Answer with a single number, the count of lines in the material below that contain the word "Capacity".
#####
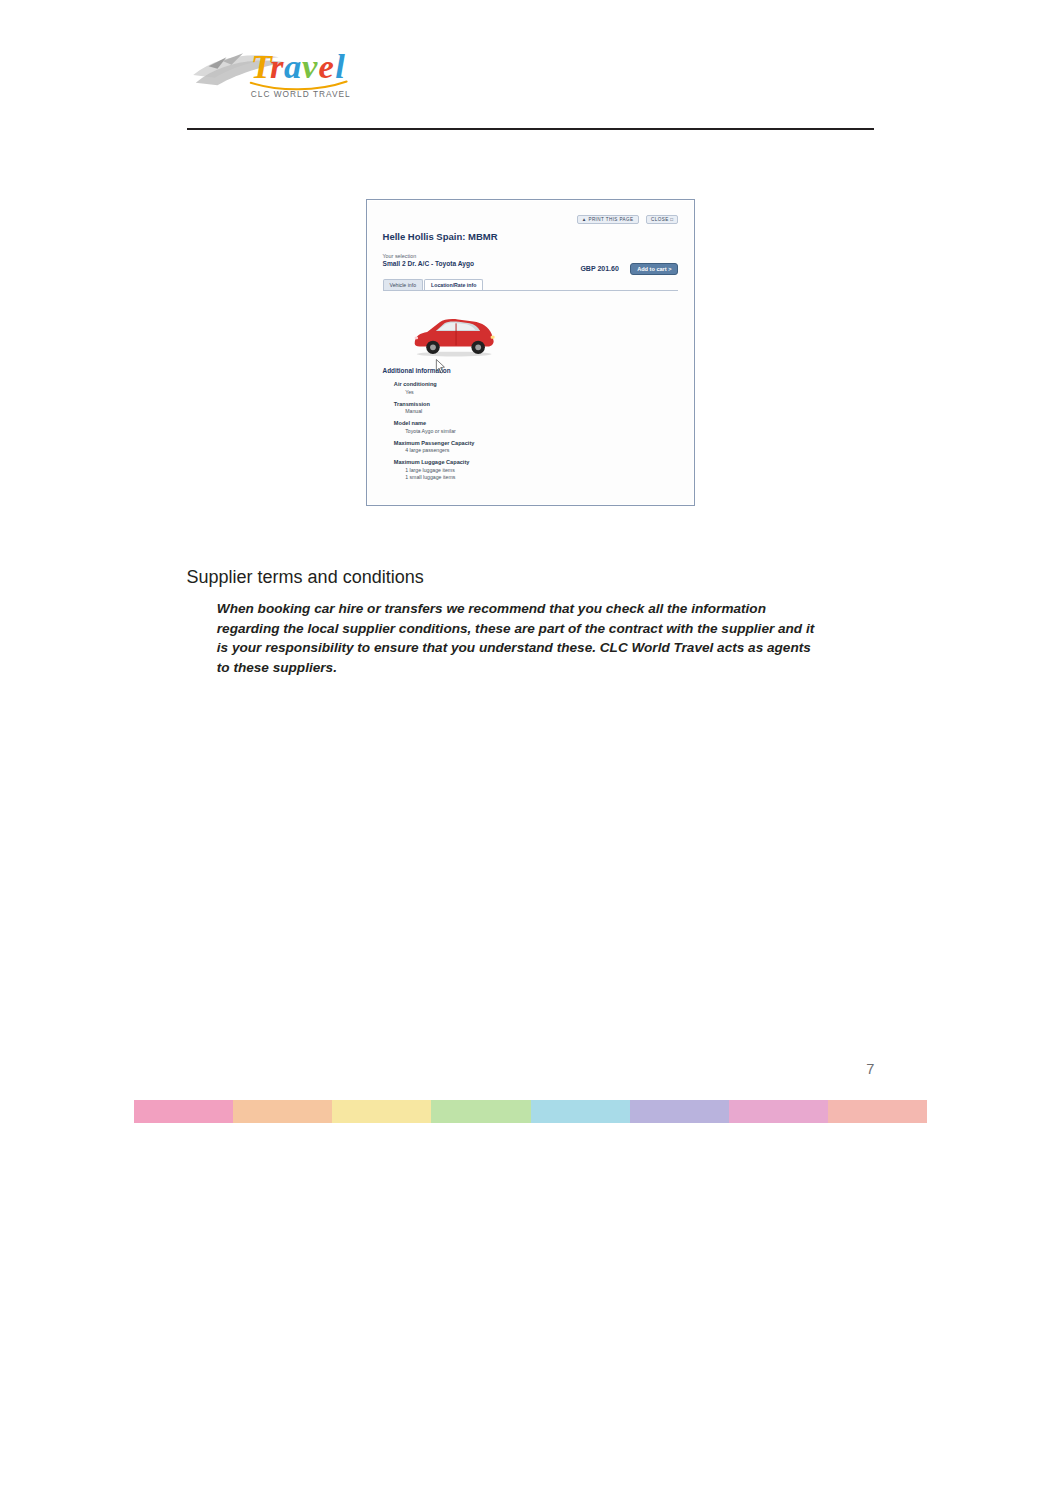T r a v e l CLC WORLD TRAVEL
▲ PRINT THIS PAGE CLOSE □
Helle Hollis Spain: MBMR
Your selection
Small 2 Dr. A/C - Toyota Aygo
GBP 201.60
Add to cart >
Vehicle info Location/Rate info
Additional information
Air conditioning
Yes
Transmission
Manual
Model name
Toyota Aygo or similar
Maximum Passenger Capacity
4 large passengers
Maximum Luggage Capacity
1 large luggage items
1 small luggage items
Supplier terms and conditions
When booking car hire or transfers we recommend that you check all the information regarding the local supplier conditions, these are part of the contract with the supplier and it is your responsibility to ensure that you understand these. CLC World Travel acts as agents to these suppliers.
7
#####
### Exercise output
2